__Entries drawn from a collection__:
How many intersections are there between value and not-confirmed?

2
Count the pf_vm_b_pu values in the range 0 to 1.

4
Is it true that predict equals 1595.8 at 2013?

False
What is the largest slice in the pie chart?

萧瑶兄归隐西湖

...

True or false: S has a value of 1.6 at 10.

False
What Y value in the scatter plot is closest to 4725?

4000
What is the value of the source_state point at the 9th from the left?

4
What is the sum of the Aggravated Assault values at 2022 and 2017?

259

==

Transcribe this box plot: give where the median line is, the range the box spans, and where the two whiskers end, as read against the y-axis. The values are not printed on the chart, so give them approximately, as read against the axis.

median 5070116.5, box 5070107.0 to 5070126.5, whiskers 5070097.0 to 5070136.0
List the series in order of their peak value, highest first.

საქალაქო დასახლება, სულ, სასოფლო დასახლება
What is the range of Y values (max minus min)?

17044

__Work request__:
Count the lines in the entries above that contain the word "whiskers", and reply with only that number.

__Written response__:
2